Cap-and-trade: Big oil continues to praise Jerry Brown’s supposedly green bill
How should we judge the environmental impact of California Governor Jerry Brown’s latest green “victory”, his cap-and-trade extension? Hint: If big oil loves it, how green can it be?
By Dan Bacher
Catherine Reheis-Boyd, President of the Western States Petroleum Association (WSPA) and former Chair of the Marine Life Protection Act (MLPA) Initiative Blue Ribbon Task Force to create faux “marine protected areas” in Southern California, issued a statement praising Governor Jerry Brown’s controversial cap and trade bill after it passed through the legislature last month.
“The bipartisan cap-and trade package passed this week is the best, most balanced way for California to comply with state law requiring reduction of greenhouse gas (GHG) emissions,” said Reheis-Boyd.
She also claimed, “This significantly reformed cap-and-trade program presents the best available path forward for our industry in the toughest regulatory environment in the world.”
However, Reheis-Boyd failed to mention that the “visionary” legislation was based on a WSPA and Chevron wish list that gives loopholes and tax breaks to corporate polluters that could actually result in more, not less, emissions.
She also failed to mention that Big Oil spent over $10.8 million in lobbying in the second quarter of 2017 to ramrod the bill, opposed by over 65 environmental justice, conservation and consumer groups, through the Legislature.
The San Ramon-based Chevron and subsidiaries topped all other lobbyists in the state with $6,153,952 spent, followed by the Sacramento-based WSPA with $2,528,751 and the San Antonio-based Tesoro Refining and Marketing Co. LLC with $2,193.489.
Here is Reheis-Boyd’s complete statement on the cap-and-trade bill. Enjoy:
“Last year, when California policymakers established the world’s most stringent 2030 greenhouse gas (GHG) emissions goal, all knew that achieving it would be difficult, technologically challenging, and would require bipartisan leadership.
“The bipartisan cap-and trade package passed this week is the best, most balanced way for California to comply with state law requiring reduction of greenhouse gas (GHG) emissions.
“As lawmakers considered the options, cap-and-trade was not the only proposed mechanism that could have been imposed to ensure California’s compliance with the law. Much more expensive ‘command and control’ programs were also on the table. These draconian programs would have forced businesses to make drastic changes, imposing strict regulations without any flexibility in implementation. The result would have been skyrocketing prices for consumers, a stifled economy, and California jobs lost.
“In fact, without a market-based approach like cap-and-trade in place, studies show meeting 2030 GHG goals would have been at least four times more expensive for every California family and cost the state four times more jobs than control measures that would have been imposed on manufacturing and industry in this state.

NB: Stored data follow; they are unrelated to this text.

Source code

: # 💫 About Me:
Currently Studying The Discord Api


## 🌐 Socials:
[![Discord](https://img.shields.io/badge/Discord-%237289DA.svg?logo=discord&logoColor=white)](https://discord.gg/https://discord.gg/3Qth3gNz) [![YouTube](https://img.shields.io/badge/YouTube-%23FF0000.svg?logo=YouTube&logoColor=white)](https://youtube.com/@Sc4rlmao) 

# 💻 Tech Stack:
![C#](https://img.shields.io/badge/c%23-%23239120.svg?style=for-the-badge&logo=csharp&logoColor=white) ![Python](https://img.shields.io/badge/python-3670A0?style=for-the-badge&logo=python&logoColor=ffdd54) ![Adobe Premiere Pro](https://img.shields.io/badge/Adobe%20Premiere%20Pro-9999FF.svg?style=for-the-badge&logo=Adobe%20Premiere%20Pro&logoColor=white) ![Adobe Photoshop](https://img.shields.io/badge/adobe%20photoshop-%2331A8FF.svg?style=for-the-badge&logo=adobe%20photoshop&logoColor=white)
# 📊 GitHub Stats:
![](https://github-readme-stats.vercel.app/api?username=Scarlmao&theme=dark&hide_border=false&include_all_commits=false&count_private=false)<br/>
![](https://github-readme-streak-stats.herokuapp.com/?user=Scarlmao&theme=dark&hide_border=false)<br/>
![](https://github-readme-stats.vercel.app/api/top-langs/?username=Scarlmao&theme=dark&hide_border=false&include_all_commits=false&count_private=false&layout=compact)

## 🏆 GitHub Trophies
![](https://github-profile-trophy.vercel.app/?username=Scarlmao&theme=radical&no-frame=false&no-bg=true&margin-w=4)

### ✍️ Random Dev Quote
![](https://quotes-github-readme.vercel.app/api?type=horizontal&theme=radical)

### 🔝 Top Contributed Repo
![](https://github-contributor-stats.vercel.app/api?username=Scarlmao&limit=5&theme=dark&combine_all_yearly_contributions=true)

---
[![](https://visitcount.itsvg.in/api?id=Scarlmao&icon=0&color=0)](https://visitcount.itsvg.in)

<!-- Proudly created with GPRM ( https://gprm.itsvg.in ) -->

“Cap-and-trade’s market-based approach provides regulated facilities, like those of our industry, with more flexibility as they work to meet the new standards. The bipartisan support of AB 398 ensured an improved cap-and-trade program with tax cuts, cost containment measures, and significant bureaucracy reduction that will contain costs for all Californians. Important tax cuts were fought for by legislative leaders in both parties that will ease the burden of businesses working to comply with the law, including an extension of the manufacturer sales and use tax exemption to cover the agriculture and energy industries.
“This significantly reformed cap-and-trade program presents the best available path forward for our industry in the toughest regulatory environment in the world.”